The last batch of honey we processed had been in a dehumidified room for over a month, and was processed via crush-and-strain. It didn't take it long at all to crystalize, which isn't surprising considering the moisture content was likely very low (we didn't measure it, just going by how thick it was) and that our house is kept sub-70 in the winter. I've taken a look at my jars and most of them seem to have some lighter patches/streaks around the top. I've read that this is probably just honey foam, but I wanted to check to see what you guys think. I don't want to give/sell anything that might be considered subpar!


----------



## Vance G (Jan 6, 2011)

It is tiny pieces of bees wax. I don't believe it harms a thing and is hard for small scale honey producers to eliminate. When your ready to bottle honey is in a bucket and warm you can skim it off. Some folks say they have luck laying paper towel on the surface and picking the adhering wax up that way but I just make a mess. Skim or ignore.


----------



## odfrank (May 13, 2002)

It is called frosting, very common:









Frosting in honey - The Apiarist


Frosting in honey is the appearance of bubbles trapped against the side wall of the jar during storage. Here are ways to prevent, reduce or cure frosting.




theapiarist.org


----------



## missybee (Sep 6, 2014)

Mine does that on some jars on others it does not. I try to stir making as few bubbles as possible, when I mix I make small batches, then let it sit for a while in the container before filling bottles. I usually mix in a 5 gallon bucket with a spigot. The bubbles rise to the top, the bottle are filled almost bubble free using the spigot.


----------



## JConnolly (Feb 21, 2015)

I use a bucket with a honey gate in the bottom to bottle honey. I let the honey rest in the bucket with the bucket lid on for 24 to 48 hours before bottling. I set the bucket on a chair in a window in the sun. Most of the wax will float to the surface. Since I'm taking honey from the bottom of the bucket through the gate very little wax ends up in the bottles. You can skim the wax off if you wish, or lay a piece of press-and-seal plastic food wrap (the kind that is sticky on one side) over it and then lift the plastic wrap off. Its not necessary though. Skimmings still have a lot of honey. Put the yummy skimmings 😋 in a tupperware tub and set it next to your toaster, it won't last long.

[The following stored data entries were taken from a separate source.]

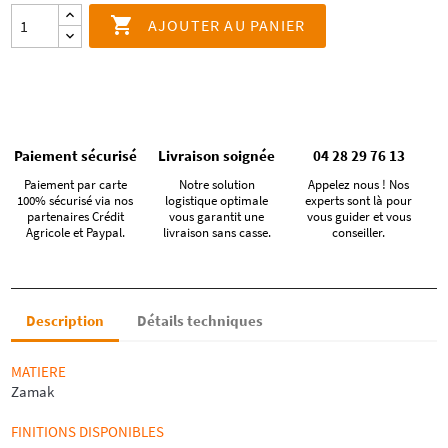

AJOUTER AU PANIER
Paiement sécurisé
Livraison soignée
04 28 29 76 13
Paiement par carte
Notre solution
Appelez nous ! Nos
100% sécurisé via nos
logistique optimale
experts sont là pour
partenaires Crédit
vous garantit une
vous guider et vous
Agricole et Paypal.
livraison sans casse.
conseiller.
Description
Détails techniques
MATIERE
Zamak
FINITIONS DISPONIBLES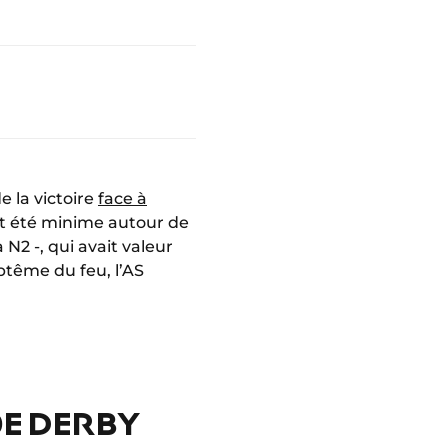
de la victoire
face à
ait été minime autour de
 N2 -, qui avait valeur
ptême du feu, l’AS
0E DERBY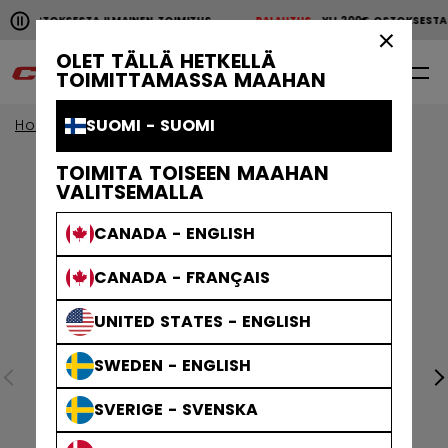
Pause the horizontal scroll animation.
00€ OSTOKSESTA ILMAINEN TOIMITUS
PALAUTUS
YLI 200€ OSTOKSEST
YLI 200€ OSTOKSESTA ILMAINEN TOIMITUS
PALAUTU
×
OLET TÄLLÄ HETKELLÄ
0
FI
TOIMITTAMASSA MAAHAN
SUOMI - SUOMI
Home
TOIMITA TOISEEN MAAHAN
VALITSEMALLA
CANADA - ENGLISH
CANADA - FRANÇAIS
UNITED STATES - ENGLISH
SWEDEN - ENGLISH
SVERIGE - SVENSKA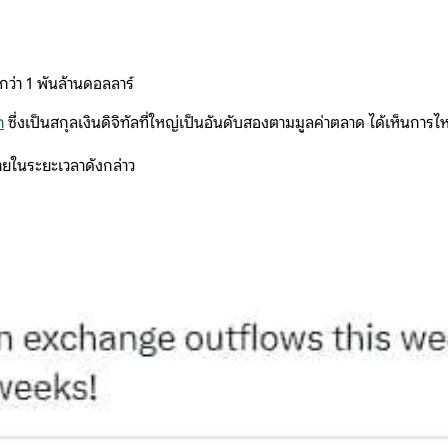
ว่า 1 พันล้านดอลลาร์
m
ซึ่งเป็นสกุลเงินดิจิทัลที่ใหญ่เป็นอันดับสองตามมูลค่าตลาด ได้เห็นการไ
ยในระยะเวลาดังกล่าว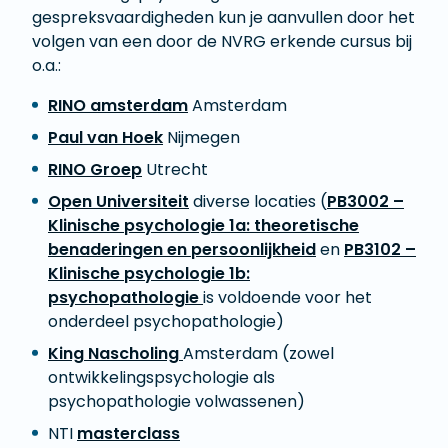
gespreksvaardigheden kun je aanvullen door het
volgen van een door de NVRG erkende cursus bij
o.a.:
RINO amsterdam
Amsterdam
Paul van Hoek
Nijmegen
RINO Groep
Utrecht
Open Universiteit
diverse locaties (
PB3002 –
Klinische psychologie 1a: theoretische
benaderingen en persoonlijkheid
en
PB3102 –
Klinische psychologie 1b:
psychopathologie
is voldoende voor het
onderdeel psychopathologie)
King Nascholing
Amsterdam (zowel
ontwikkelingspsychologie als
psychopathologie volwassenen)
NTI
masterclass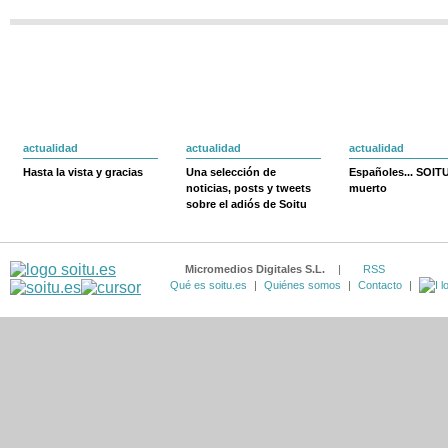
actualidad
actualidad
actualidad
Hasta la vista y gracias
Una selección de
Españoles... SOIT
noticias, posts y tweets
muerto
sobre el adiós de Soitu
Micromedios Digitales S.L.
|
RSS
Qué es soitu.es
|
Quiénes somos
|
Contacto
|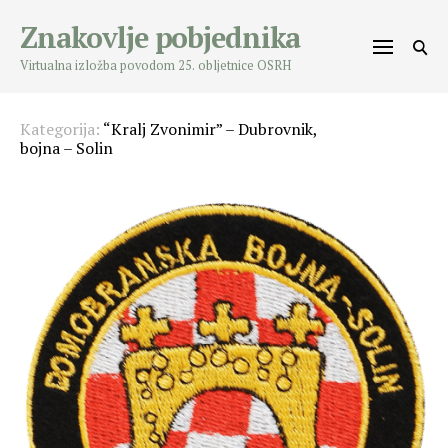
Skip
Znakovlje pobjednika
to
content
Virtualna izložba povodom 25. obljetnice OSRH
Kategorija:
“Kralj Zvonimir” – Dubrovnik,
bojna – Solin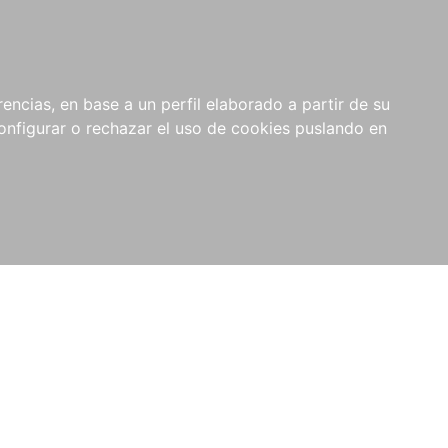
encias, en base a un perfil elaborado a partir de su
nfigurar o rechazar el uso de cookies puslando en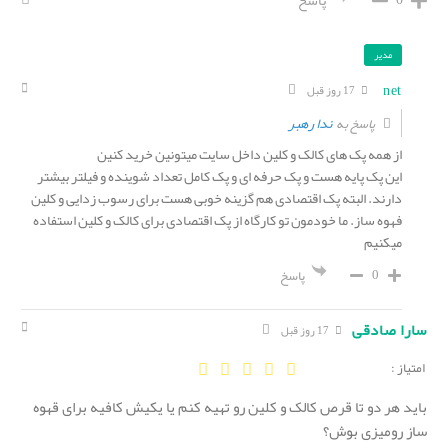
مدیر
net
17 روز قبل
ندا رهبر
پاسخ به
از همه پک های کالک و کلین داخل سایت میتونین خرید کنین
این پک پایه هست و پک حرفه ای و پک کامل تعداد شوینده و فیلتر بیشتر
دارند. البته پک اقتصادی هم گزینه خوبی هست برای رسوب زدایی و کلین
فهوه ساز. ما خودمون تو کارگاه از پک اقتصادی برای کالک و کلین استفاده
میکنیم
0
پاسخ
سارا صادقی
17 روز قبل
امتیاز :
باید هر دو تا قرص کالک و کلین رو تهیه کنم یا یکیش کافیه برای قهوه
ساز رومیزی بوش؟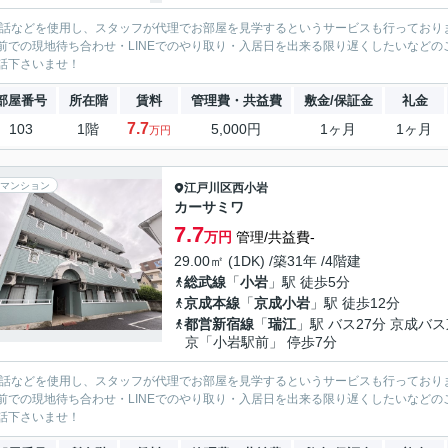
電話などを使用し、スタッフが代理でお部屋を見学するというサービスも行っており
前での現地待ち合わせ・LINEでのやり取り・入居日を出来る限り遅くしたいなどのご相
話下さいませ！
部屋番号
所在階
賃料
管理費・共益費
敷金/保証金
礼金
7.7
103
1階
5,000円
1ヶ月
1ヶ月
万円
マンション
江戸川区
西小岩
カーサミワ
7.7
万円
管理/共益費-
29.00㎡ (1DK) /築31年 /4階建
総武線
「
小岩
」駅 徒歩5分
京成本線
「
京成小岩
」駅 徒歩12分
都営新宿線
「
瑞江
」駅 バス27分 京成バ
京「小岩駅前」 停歩7分
電話などを使用し、スタッフが代理でお部屋を見学するというサービスも行っており
前での現地待ち合わせ・LINEでのやり取り・入居日を出来る限り遅くしたいなどのご相
話下さいませ！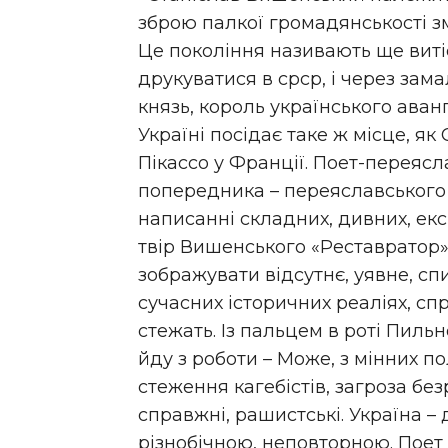
зброю палкої громадянськості з
Це покоління називають ще виті
друкуватися в срср, і через зама
князь, король українського аванг
Україні посідає таке ж місце, як
Пікассо у Франції. Поет-перея
попередника – переяславського 
написанні складних, дивних, ек
твір Вишенського «Реставратор
зображувати відсутнє, уявне, сп
сучасних історичних реаліях, сп
стежать. Із пальцем в роті Пиль
йду з роботи – Може, з мінних п
стеження кагебістів, загроза безр
справжні, рашистські. Україна –
різнобічною, неповторною. Поет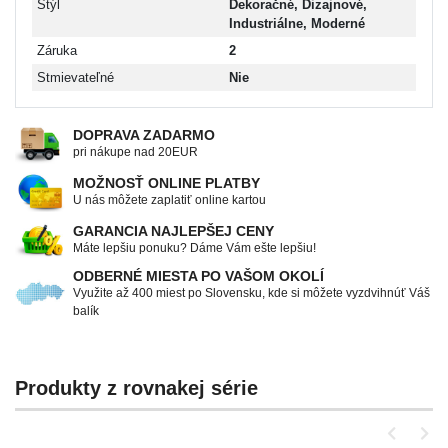
Štýl
Dekoračné, Dizajnové,
Industriálne, Moderné
Záruka
2
Stmievateľné
Nie
DOPRAVA ZADARMO
pri nákupe nad 20EUR
MOŽNOSŤ ONLINE PLATBY
U nás môžete zaplatiť online kartou
GARANCIA NAJLEPŠEJ CENY
Máte lepšiu ponuku? Dáme Vám ešte lepšiu!
ODBERNÉ MIESTA PO VAŠOM OKOLÍ
Využite až 400 miest po Slovensku, kde si môžete vyzdvihnúť Váš
balík
Produkty z rovnakej série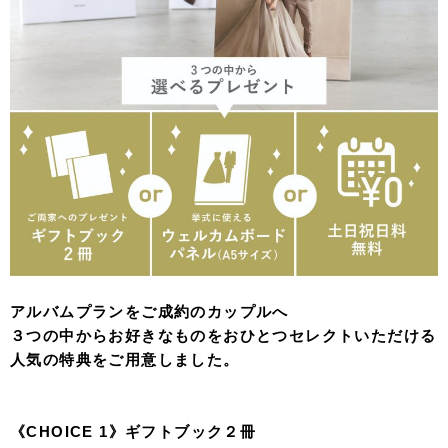
アルバムプランをご成約のカップルへ
３つの中からお好きなものをおひとつセレクトいただける
人気の特典をご用意しました。
《CHOICE 1》ギフトブック２冊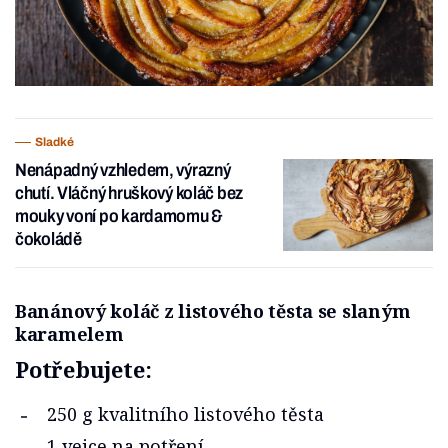
Sladké
Nenápadný vzhledem, výrazný
chutí. Vláčný hruškový koláč bez
mouky voní po kardamomu &
čokoládě
Banánový koláč z listového těsta se slaným
karamelem
Potřebujete:
250 g kvalitního listového těsta
1 vejce na potření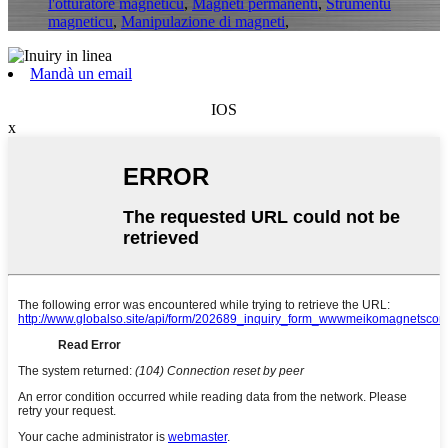
l'otturatore magneticu
,
Magneti permanenti
,
Strumentu
magneticu
,
Manipulazione di magneti
,
Mandà un email
IOS
x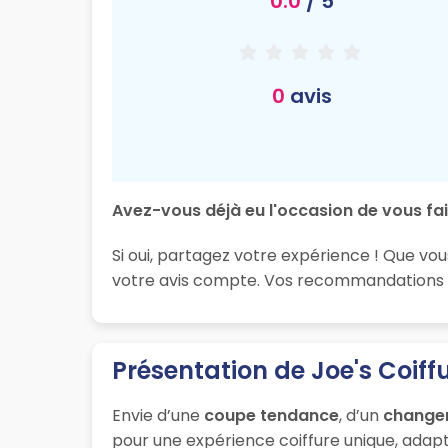
0.0
/ 5
0
avis
Avez-vous déjà eu l'occasion de vous fair
Si oui, partagez votre expérience ! Que vou
votre avis compte. Vos recommandations son
Présentation de Joe's Coiff
Envie d’une
coupe tendance
, d’un
change
pour une expérience coiffure unique, adapt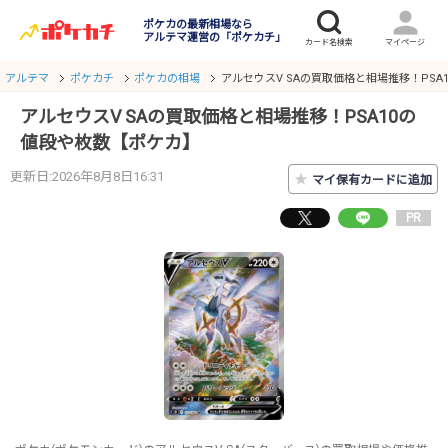
ポケカの最新相場なら
アルテマ運営の「ポケカチ」
アルテマ
ポケカチ
ポケカの相場
アルセウスV SAの買取価格と相場推移！PSA
アルセウスV SAの買取価格と相場推移！PSA10の
値段や枚数【ポケカ】
更新日:2026年8月8日16:31
★
マイ保有カードに追加
PR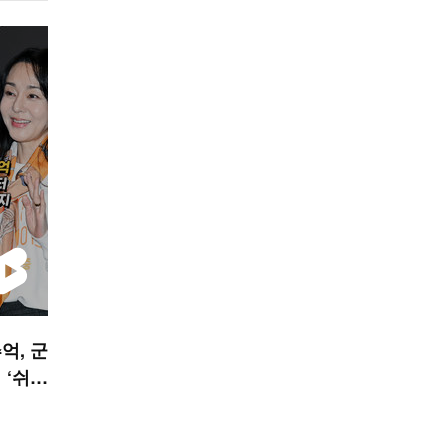
억, 군
 ‘쉬
 STA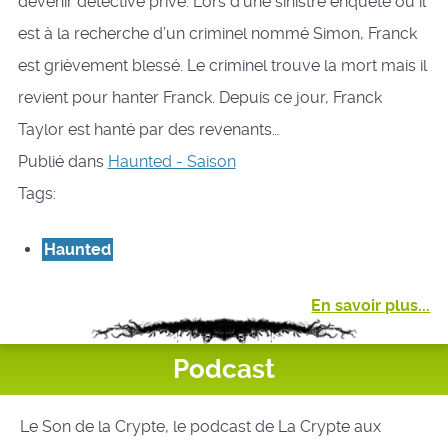
devenir détective privé. Lors d’une sinistre enquête où il
est à la recherche d’un criminel nommé Simon, Franck
est grièvement blessé. Le criminel trouve la mort mais il
revient pour hanter Franck. Depuis ce jour, Franck
Taylor est hanté par des revenants…
Publié dans
Haunted - Saison
Tags:
Haunted
En savoir plus...
Podcast
Le Son de la Crypte, le podcast de La Crypte aux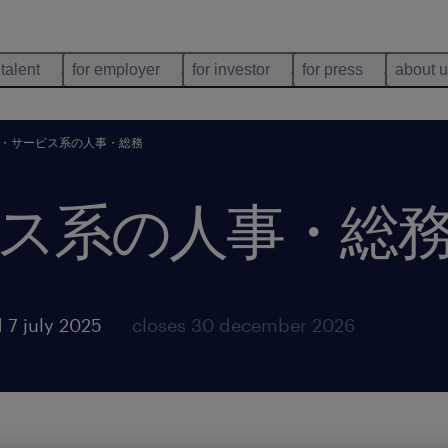
 talent
for employer
for investor
for press
about 
・サービス系の人事・総務
ス系の人事・総
 7 july 2025
closes 30 december 2026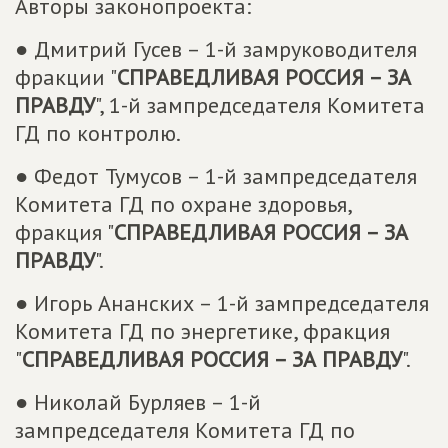
Авторы законопроекта:
● Дмитрий Гусев – 1-й замруководителя
фракции "
СПРАВЕДЛИВАЯ РОССИЯ – ЗА
ПРАВДУ
", 1-й зампредседателя Комитета
ГД по контролю.
● Федот Тумусов – 1-й зампредседателя
Комитета ГД по охране здоровья,
фракция "
СПРАВЕДЛИВАЯ РОССИЯ – ЗА
ПРАВДУ
".
● Игорь Ананских – 1-й зампредседателя
Комитета ГД по энергетике, фракция
"
СПРАВЕДЛИВАЯ РОССИЯ – ЗА ПРАВДУ
".
● Николай Бурляев – 1-й
зампредседателя Комитета ГД по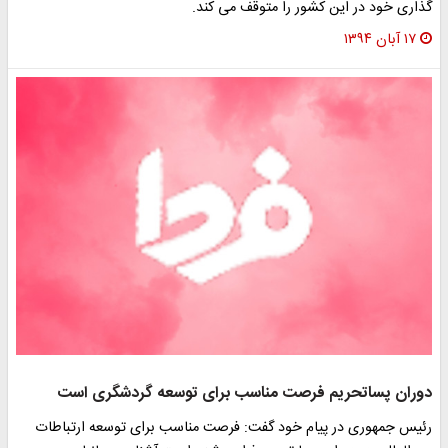
گذاری خود در این کشور را متوقف می کند.
۱۷ آبان ۱۳۹۴
دوران پساتحریم فرصت مناسب برای توسعه گردشگری است
رئیس جمهوری در پیام خود گفت: فرصت مناسب برای توسعه ارتباطات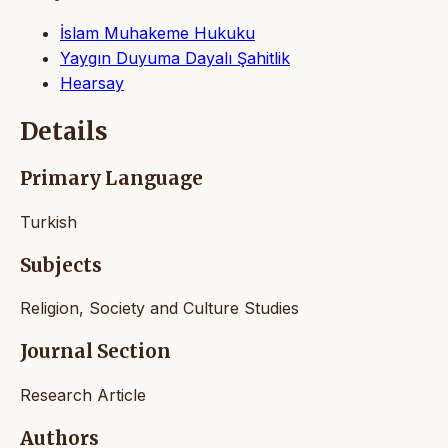
İslam Muhakeme Hukuku
Yaygın Duyuma Dayalı Şahitlik
Hearsay
Details
Primary Language
Turkish
Subjects
Religion, Society and Culture Studies
Journal Section
Research Article
Authors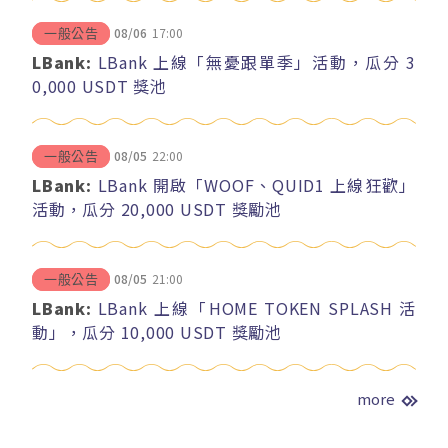
08/06
17:00
一般公告
LBank:
LBank 上線「無憂跟單季」活動，瓜分 3
0,000 USDT 獎池
08/05
22:00
一般公告
LBank:
LBank 開啟「WOOF、QUID1 上線狂歡」
活動，瓜分 20,000 USDT 獎勵池
08/05
21:00
一般公告
LBank:
LBank 上線「HOME TOKEN SPLASH 活
動」，瓜分 10,000 USDT 獎勵池
more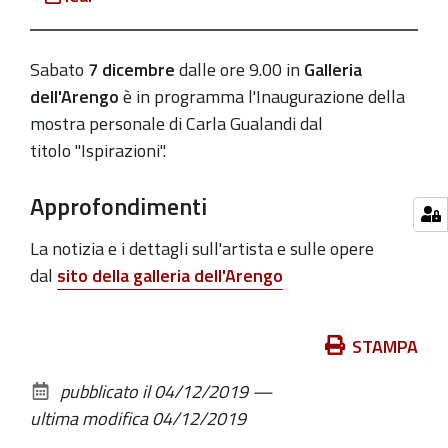
Gualandi
2019-
12-
Sabato
7 dicembre
dalle ore 9.00 in
Galleria
07T09:00:00+01:00
dell'Arengo
è in programma l'Inaugurazione della
mostra personale di Carla Gualandi dal
2019-
titolo "Ispirazioni".
12-
07T10:00:00+01:00
Approfondimenti
La notizia e i dettagli sull'artista e sulle opere
dal
sito della galleria dell'Arengo
Azioni
STAMPA
sul
pubblicato il
04/12/2019
—
documento
ultima modifica
04/12/2019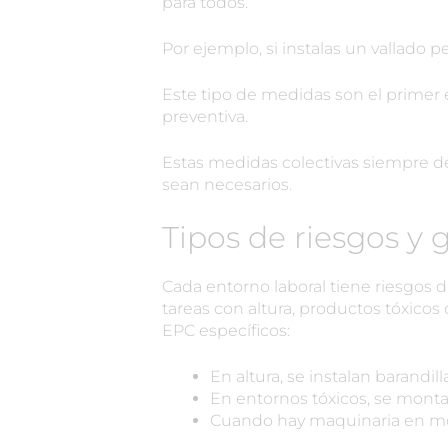
para todos.
Por ejemplo, si instalas un vallado p
Este tipo de medidas son el primer
preventiva.
Estas medidas colectivas siempre
sean necesarios.
Tipos de riesgos y 
Cada entorno laboral tiene riesgos d
tareas con altura, productos tóxico
EPC específicos:
En altura, se instalan barandil
En entornos tóxicos, se montan
Cuando hay maquinaria en movi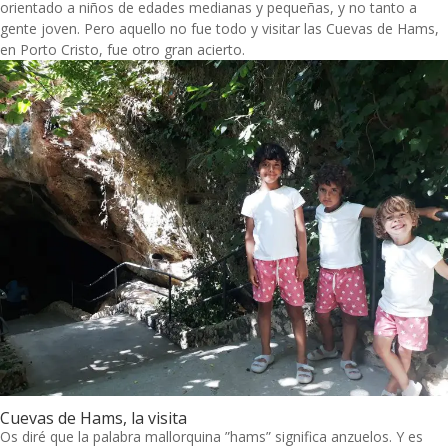
orientado a niños de edades medianas y pequeñas, y no tanto a
gente joven. Pero aquello no fue todo y visitar las Cuevas de Hams,
en Porto Cristo, fue otro gran acierto.
Cuevas de Hams, la visita
Os diré que la palabra mallorquina ”hams” significa anzuelos. Y es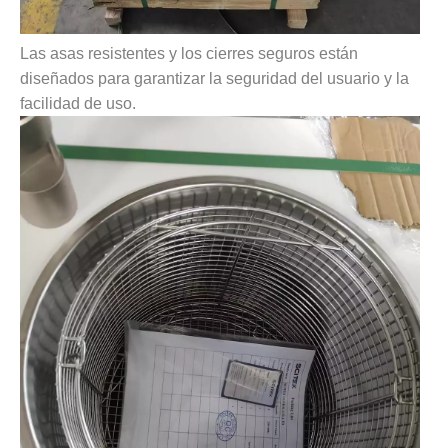
Las asas resistentes y los cierres seguros están
diseñados para garantizar la seguridad del usuario y la
facilidad de uso.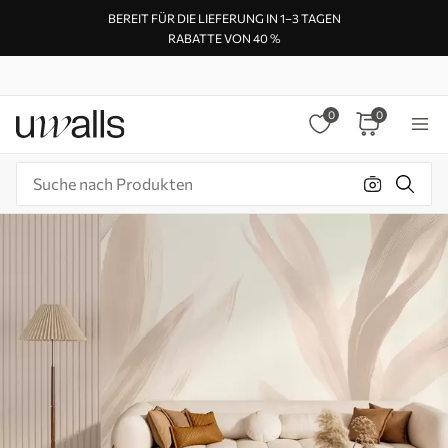
BEREIT FÜR DIE LIEFERUNG IN 1–3 TAGEN
RABATTE VON 40 %
0
0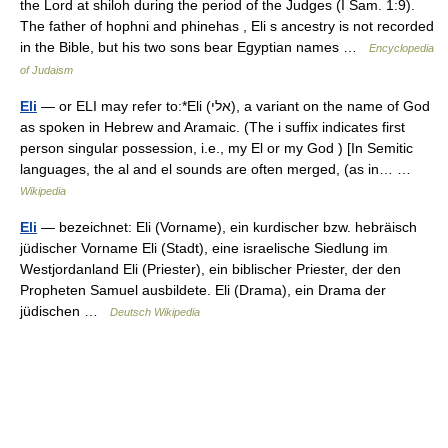
the Lord at shiloh during the period of the Judges (I Sam. 1:9).
The father of hophni and phinehas , Eli s ancestry is not recorded
in the Bible, but his two sons bear Egyptian names …
Encyclopedia
of Judaism
Eli
— or ELI may refer to:*Eli (אלי), a variant on the name of God
as spoken in Hebrew and Aramaic. (The i suffix indicates first
person singular possession, i.e., my El or my God ) [In Semitic
languages, the al and el sounds are often merged, (as in… …
Wikipedia
Eli
— bezeichnet: Eli (Vorname), ein kurdischer bzw. hebräisch
jüdischer Vorname Eli (Stadt), eine israelische Siedlung im
Westjordanland Eli (Priester), ein biblischer Priester, der den
Propheten Samuel ausbildete. Eli (Drama), ein Drama der
jüdischen …
Deutsch Wikipedia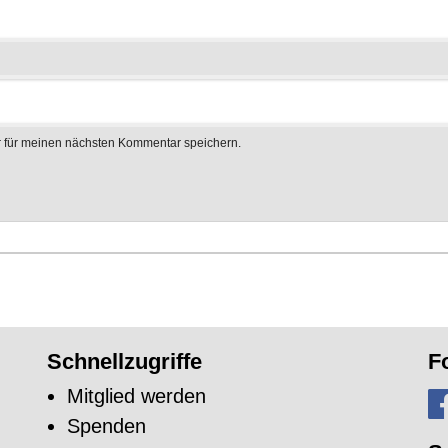
 für meinen nächsten Kommentar speichern.
Schnellzugriffe
F
Mitglied werden
Spenden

All harvesting will have some wax in it, but crush and strain harvesting is especially wax heavy.


----------



## crofter (May 5, 2011)

I wonder if those bits of wax that slowly head for the top are local crystallization triggers. This could be slightly coarser and differentiate from the balance of the container.


----------



## Omega (Jul 15, 2019)

Thank you all! I might try melting it all down again and skimming the frosting off the top. Worth a shot, anyway!


----------